Quote exactly the lines from the one with "7:30 – 16:00" to the end of the data, both included; omit the pictures.

(Items listed in a dataset)
%%

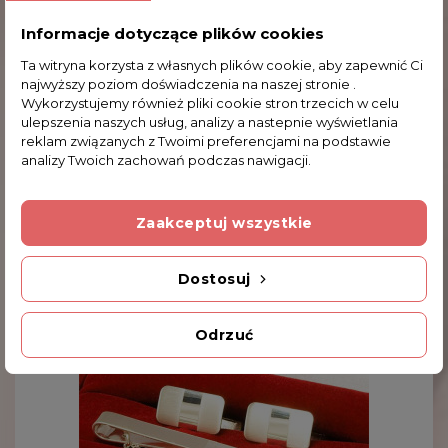
Dodatkowe Informacje
Informacje dotyczące plików cookies
Ta witryna korzysta z własnych plików cookie, aby zapewnić Ci
Kod produktu
najwyższy poziom doświadczenia na naszej stronie .
S-M ML48/5 M1
Wykorzystujemy również pliki cookie stron trzecich w celu
ulepszenia naszych usług, analizy a nastepnie wyświetlania
INNE PRODUKTY W TEJ SAMEJ KATEGORII
reklam związanych z Twoimi preferencjami na podstawie
analizy Twoich zachowań podczas nawigacji.
Zaakceptuj wszystkie
Dostosuj
Odrzuć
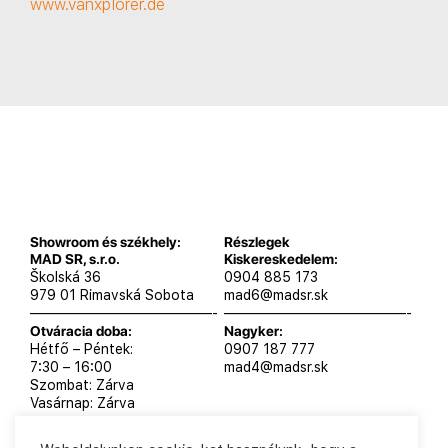
www.vanxplorer.de
Showroom és székhely:
Részlegek
MAD SR, s.r.o.
Kiskereskedelem:
Školská 36
0904 885 173
979 01 Rimavská Sobota
mad6@madsr.sk
—————————————-
—————————————-
Otváracia doba:
Nagyker:
Hétfő – Péntek:
0907 187 777
7:30 – 16:00
mad4@madsr.sk
Szombat: Zárva
Vasárnap: Zárva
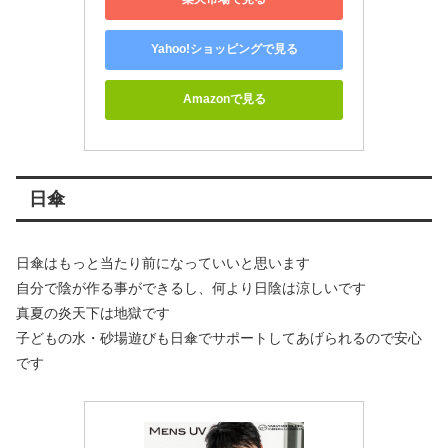
Yahoo!ショッピングで見る
Amazonで見る
日傘
日傘はもっと当たり前になっていいと思います
自分で陰が作る事ができるし、何より日陰は涼しいです
真夏の炎天下は地獄です
子どもの水・砂場遊びも日傘でサポートしてあげられるので安心
です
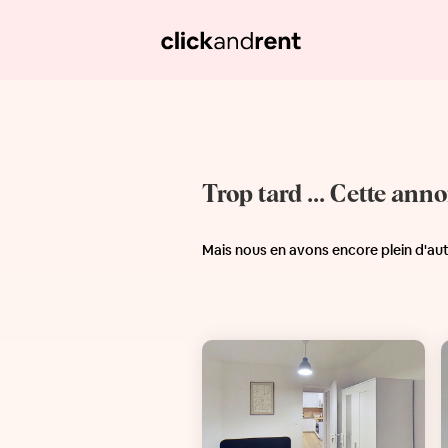
Trop tard ... Cette ann
Mais nous en avons encore plein d'au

%%

» OUTPUT OF THE TASK
7:30 – 16:00
mad4@madsr.sk
Szombat: Zárva
Vasárnap: Zárva
Yahoo!ショッピングで見る
Amazonで見る
日傘
日傘はもっと当たり前になっていいと思います
自分で陰が作る事ができるし、何より日陰は涼しいです
真夏の炎天下は地獄です
子どもの水・砂場遊びも日傘でサポートしてあげられるので安心
です
Trop tard ... Cette ann
Mais nous en avons encore plein d'au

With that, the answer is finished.